Lead author, Dr. Ken Buesseler (Woods Hole Oceanographic Institution, USA) said:
“This report pulls together much of the academic, industry and government studies to form a more complete picture of the amount of radioactivity released, its fate and transport in the ocean, whether we should be worried or not, and what can be predicted for the future. Overall, the results show a trend of decreasing radiation risk in oceans themselves and to marine life. This is generally true, except for the harbour at Fukushima NPP. The highest remaining oceanic contamination remains in seafloor sediments off coast of Japan.
Despite this, we are still concerned that there is little support to continue assessments as time goes by, in particular from the US federal agencies which have not supported any ocean studies. This is not good, as public concern is ongoing, and we can learn a lot even when levels go down in the environment, and are no longer of immediate health concern”.
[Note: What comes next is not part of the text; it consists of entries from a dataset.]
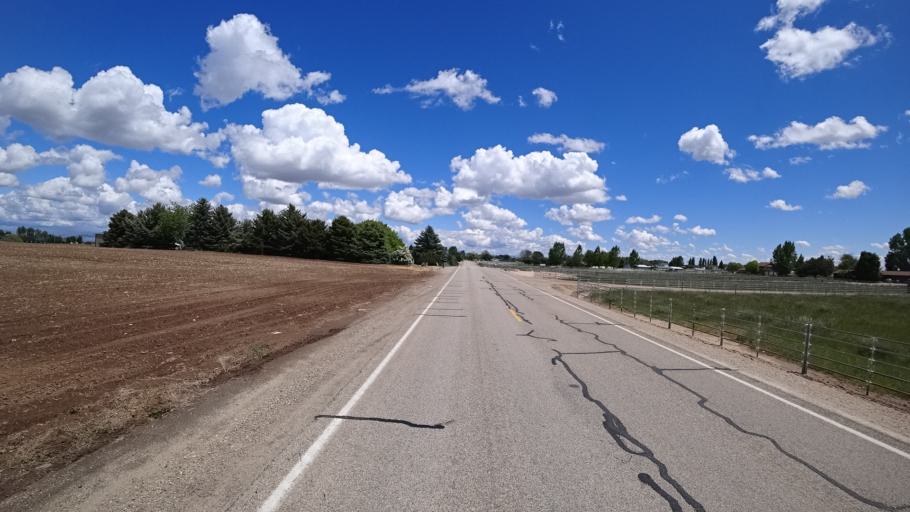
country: US
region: Idaho
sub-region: Ada County
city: Meridian
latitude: 43.5830
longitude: -116.4405
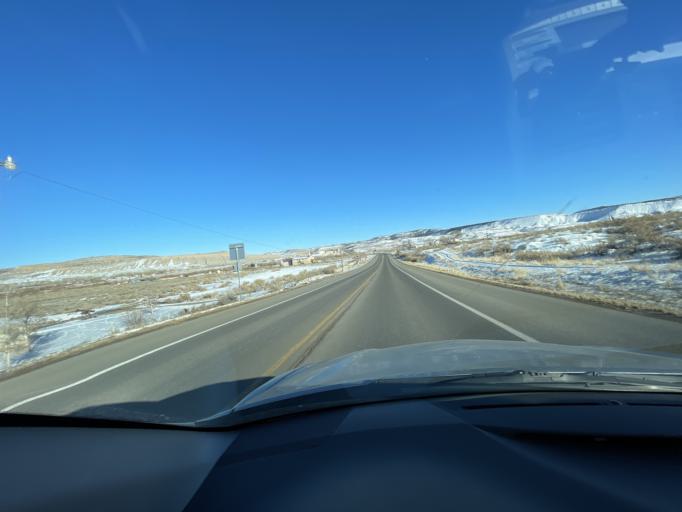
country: US
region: Colorado
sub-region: Rio Blanco County
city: Rangely
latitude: 40.0876
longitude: -108.7831
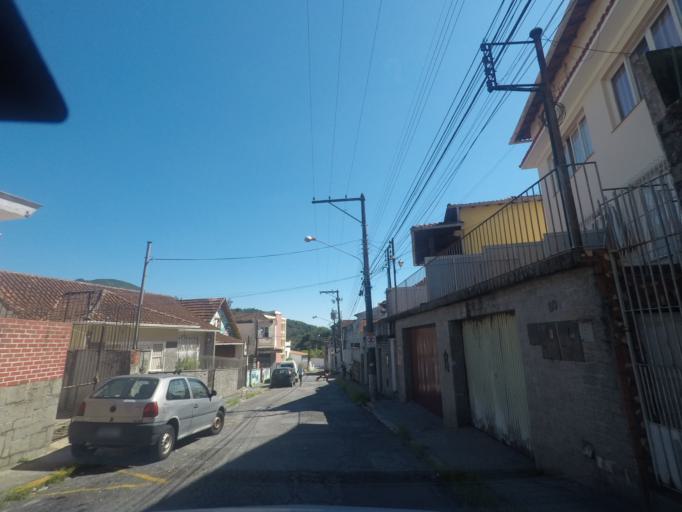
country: BR
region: Rio de Janeiro
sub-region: Petropolis
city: Petropolis
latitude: -22.5125
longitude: -43.1889
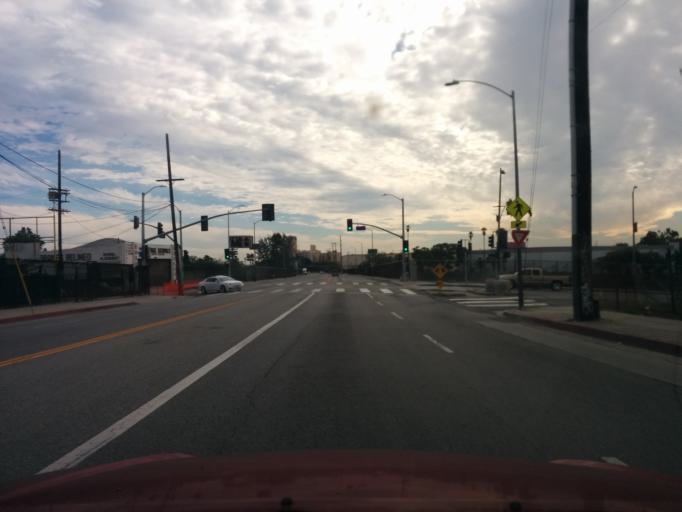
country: US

Prof. Bernd Grambow, Director of SUBATECH laboratory, Nantes, France and leader of the research group on interfacial reaction field chemistry of the ASRC/JAEA, Tokai, Japan, commented: “This report is an excellent summary of the impact and the fate of the release of radioactive substances to the ocean. While the distribution and impact of radioactive material becomes clearer with time, a lot of work still needs to be done. Discharge flux rates of Cs-137 to the ocean continue to be in the range of some TBq/yr. Forest and soil bound Cs-137 is only slowly being washed away, with waste piles accumulating in many places
The evolution of transfer mechanisms and the flux of radioactive material through soils, plants and food chain from land to ocean are still insufficiently understood and still deserve close attention of the international scientific community.”